Change listing data
────────────────────────────────────────

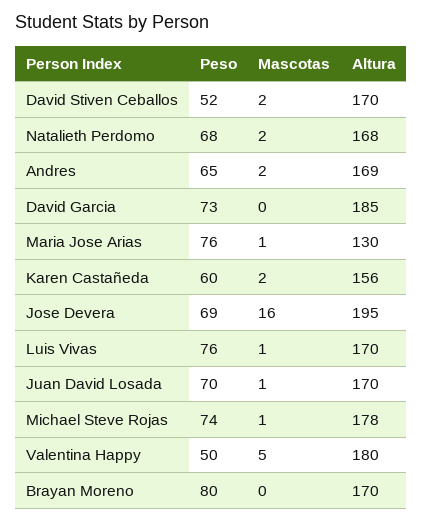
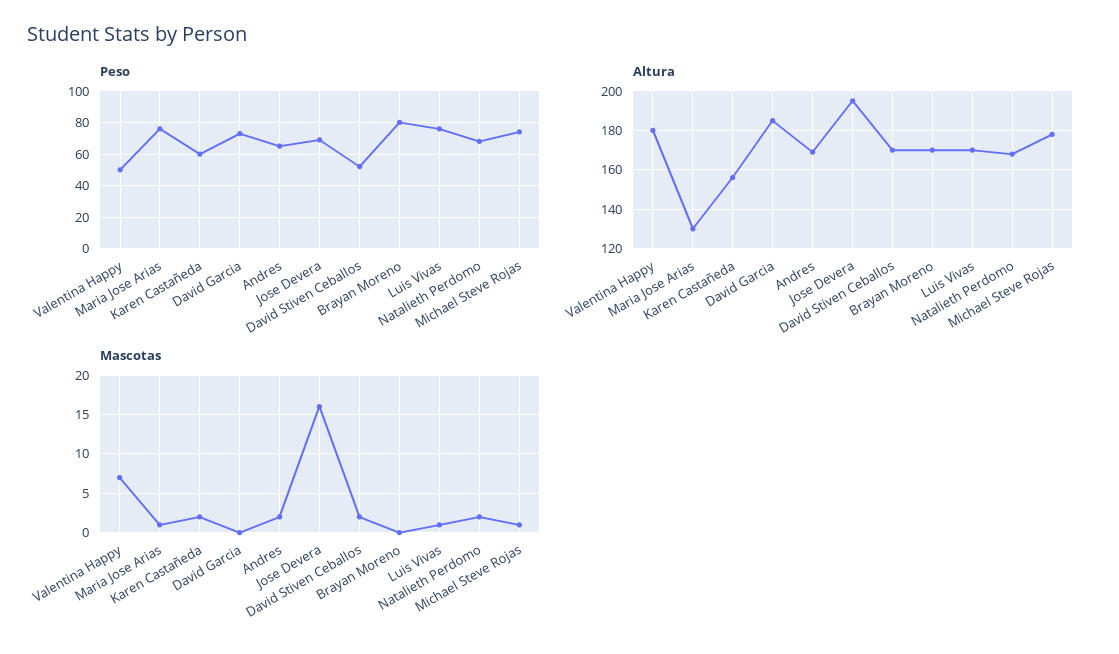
Peso, Juan David Losada: 70 -> none
Mascotas, Juan David Losada: 1 -> none
Altura, Juan David Losada: 170 -> none
Mascotas, Valentina Happy: 5 -> 7

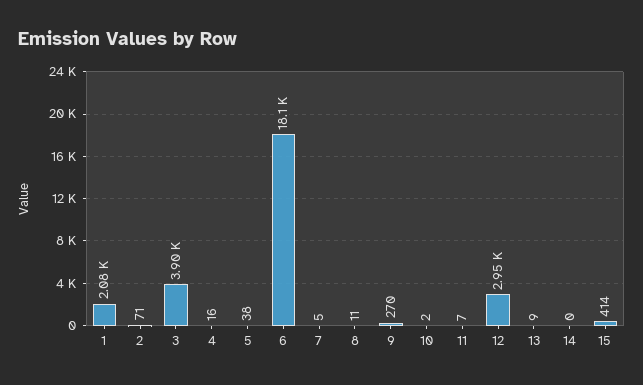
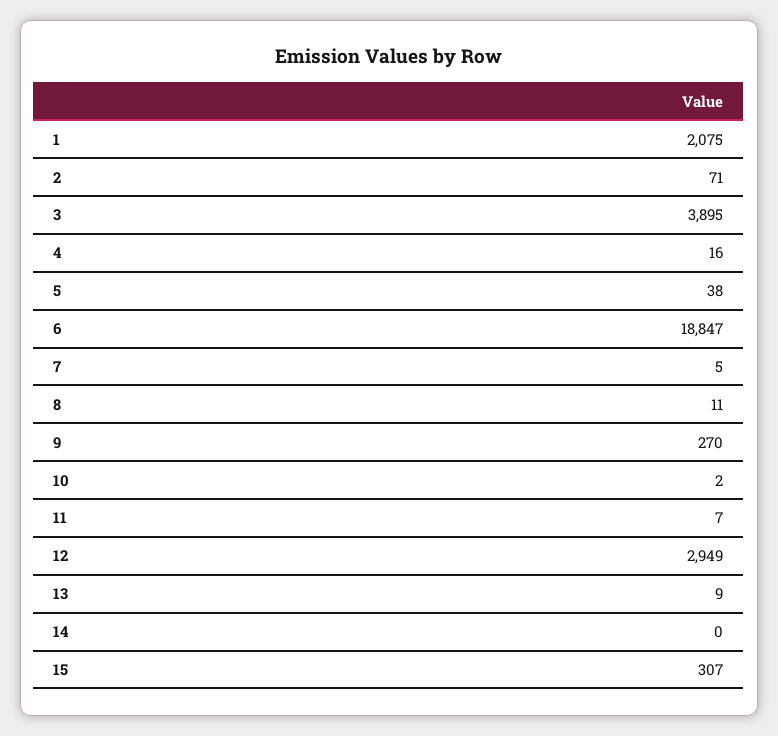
6: 18100 -> 18847
15: 414 -> 307

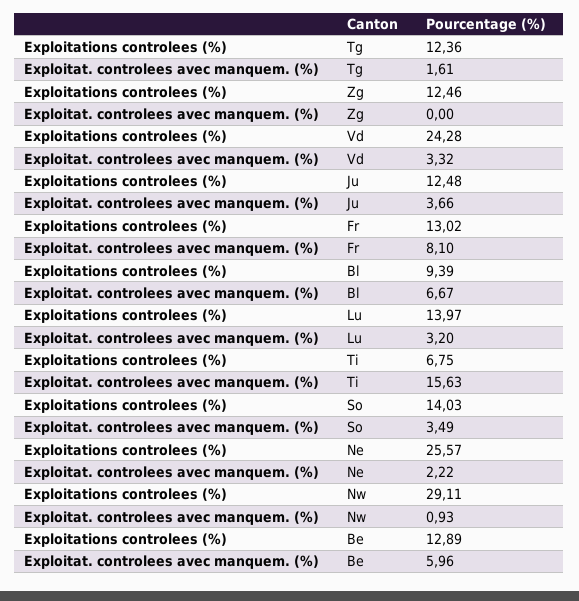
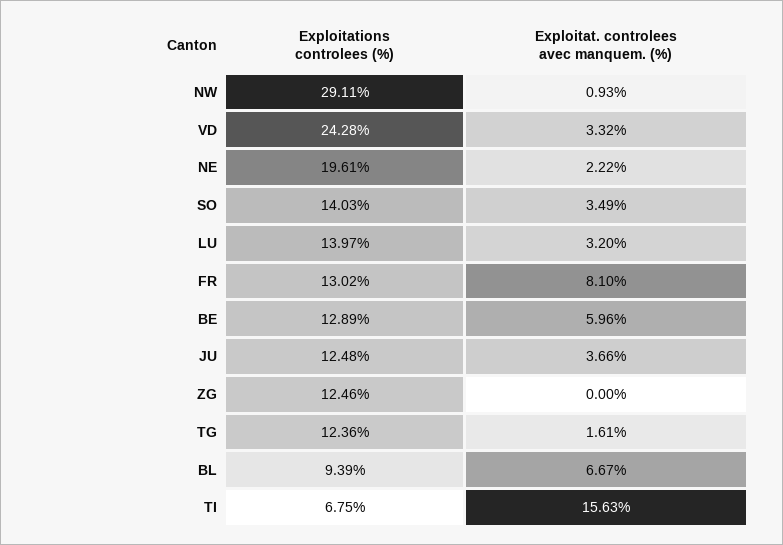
Exploitations controlees (%), Ne: 25.57 -> 19.61

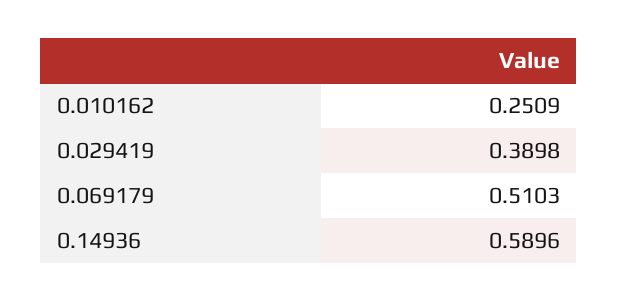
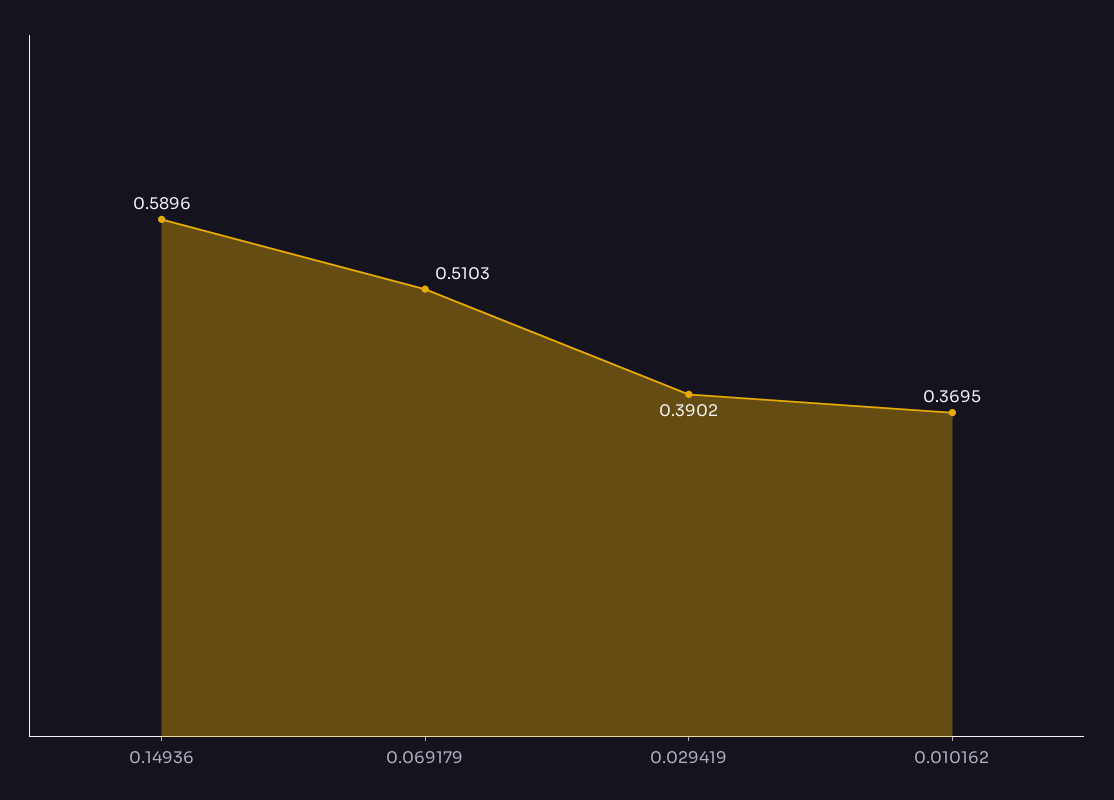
0.010162: 0.2509 -> 0.3695
0.029419: 0.3898 -> 0.3902

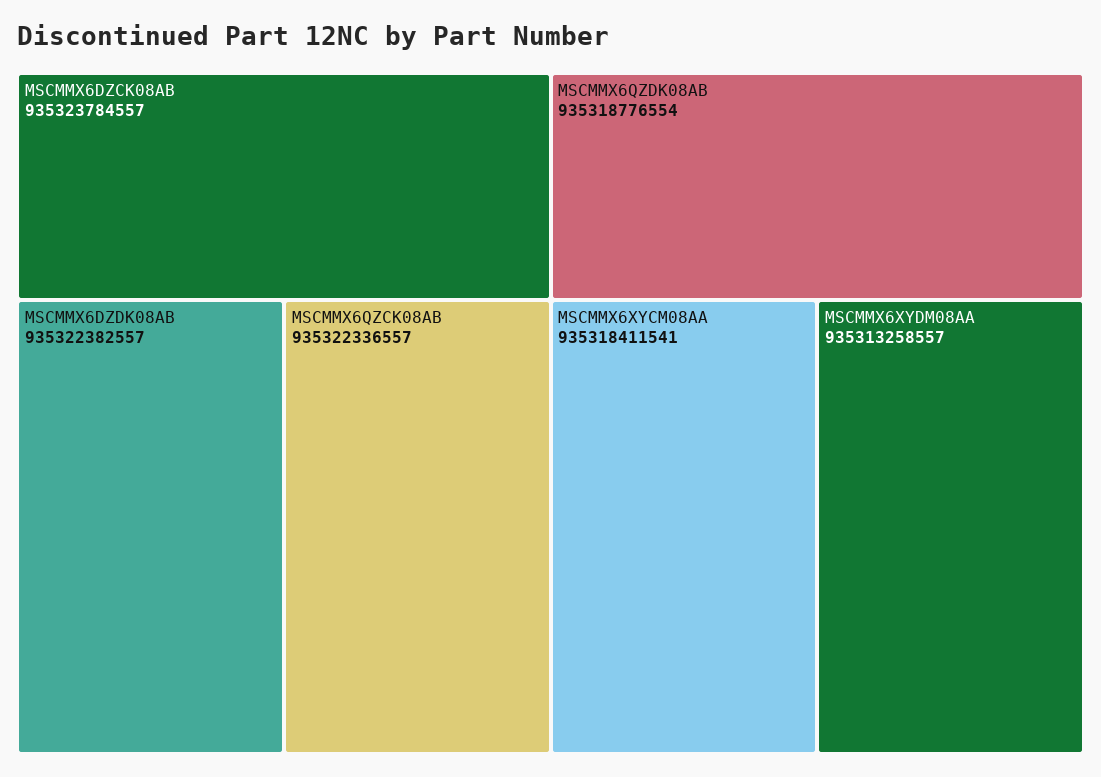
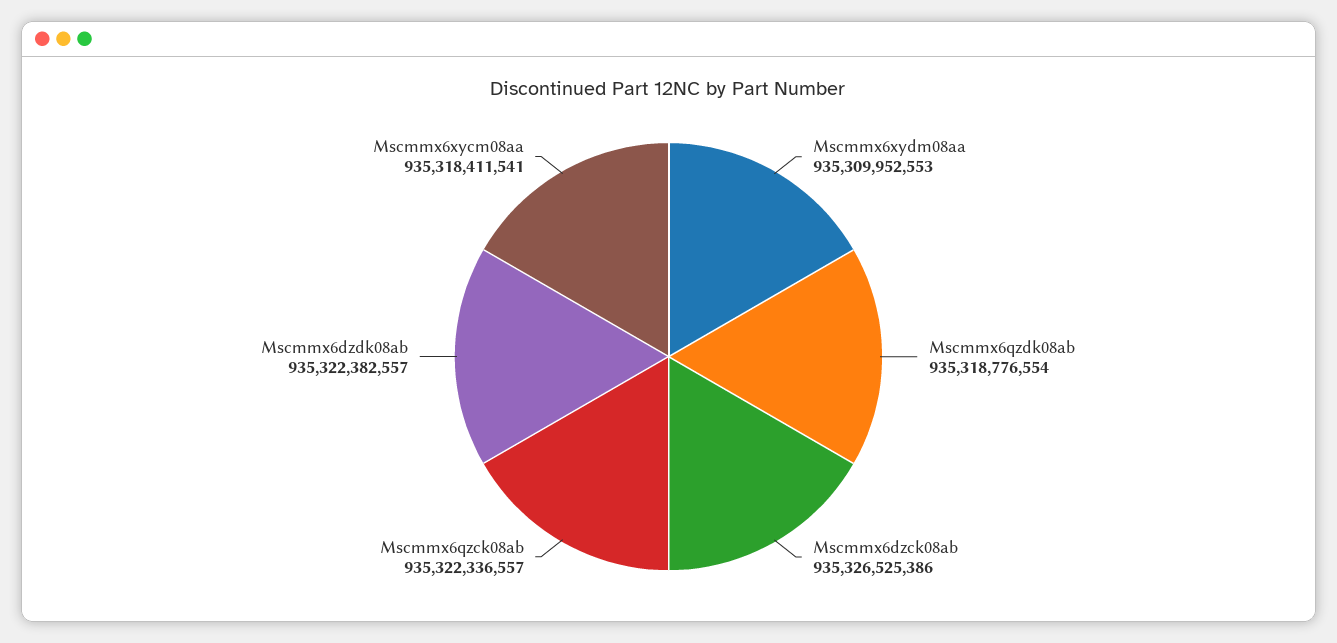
MSCMMX6DZCK08AB: 935323784557 -> 935326525386
MSCMMX6XYDM08AA: 935313258557 -> 935309952553

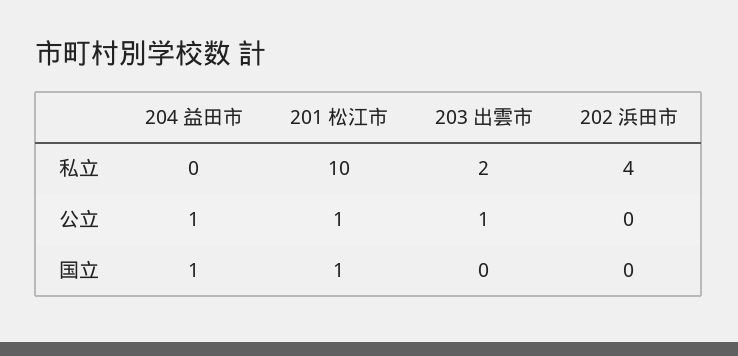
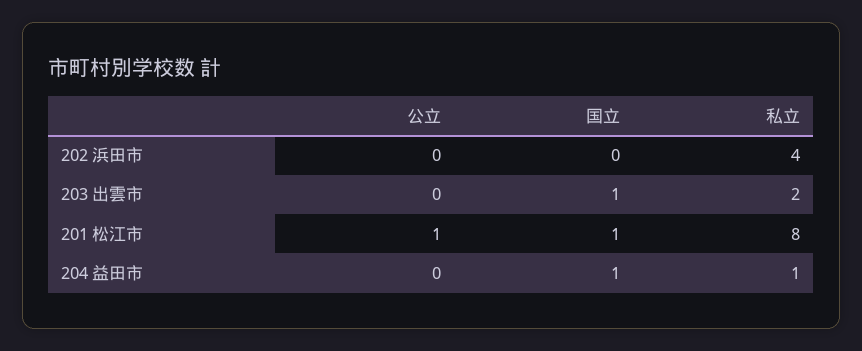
204 益田市, 私立: 0 -> 1
201 松江市, 私立: 10 -> 8
204 益田市, 公立: 1 -> 0
203 出雲市, 公立: 1 -> 0
203 出雲市, 国立: 0 -> 1

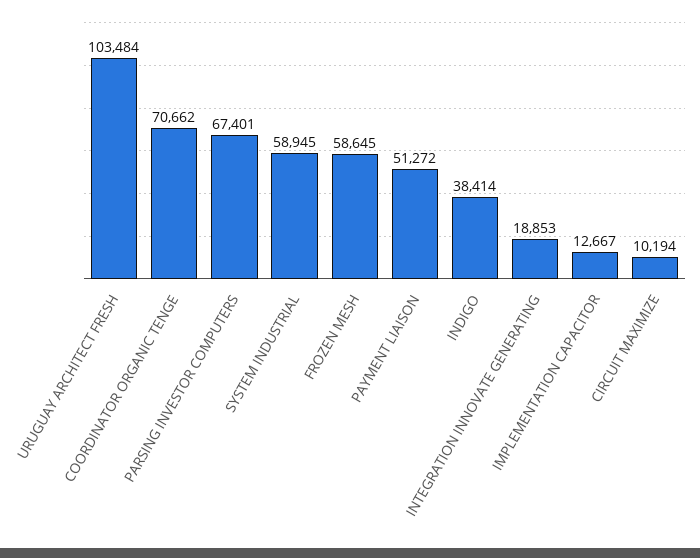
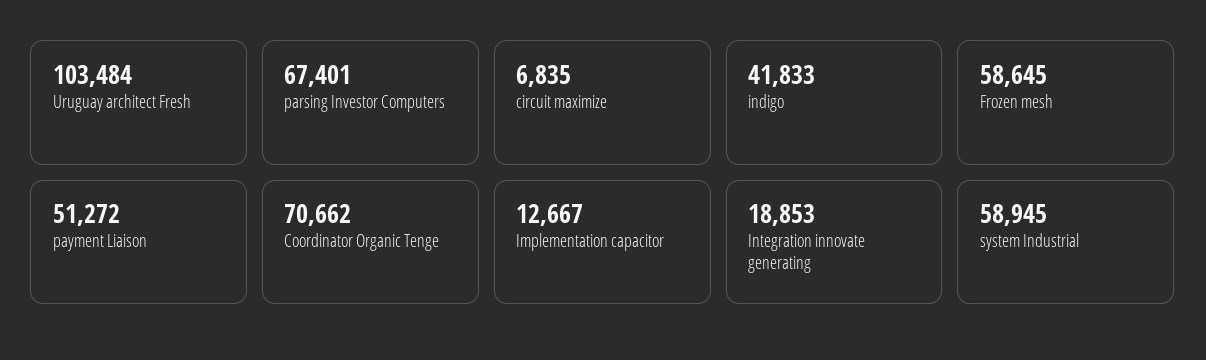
INDIGO: 38414 -> 41833
CIRCUIT MAXIMIZE: 10194 -> 6835

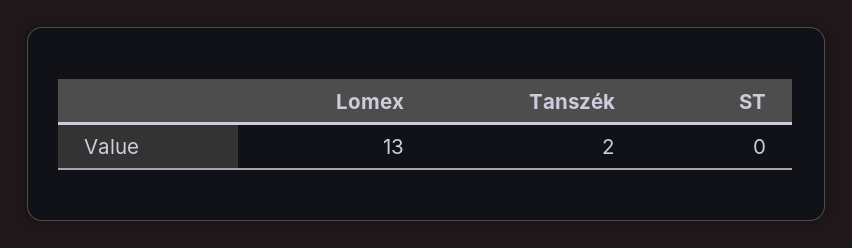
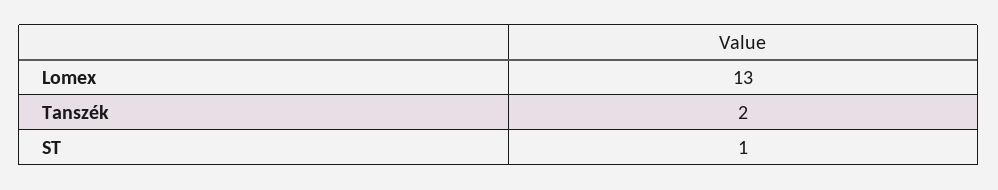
ST: 0 -> 1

────────────────────────────────────────

Your objective - Start at the first line and set down all of the data exactly, passing over the pictures.

Answer to this task -
Peso, Juan David Losada: 70 -> none
Mascotas, Juan David Losada: 1 -> none
Altura, Juan David Losada: 170 -> none
Mascotas, Valentina Happy: 5 -> 7

6: 18100 -> 18847
15: 414 -> 307

Exploitations controlees (%), Ne: 25.57 -> 19.61

0.010162: 0.2509 -> 0.3695
0.029419: 0.3898 -> 0.3902

MSCMMX6DZCK08AB: 935323784557 -> 935326525386
MSCMMX6XYDM08AA: 935313258557 -> 935309952553

204 益田市, 私立: 0 -> 1
201 松江市, 私立: 10 -> 8
204 益田市, 公立: 1 -> 0
203 出雲市, 公立: 1 -> 0
203 出雲市, 国立: 0 -> 1

INDIGO: 38414 -> 41833
CIRCUIT MAXIMIZE: 10194 -> 6835

ST: 0 -> 1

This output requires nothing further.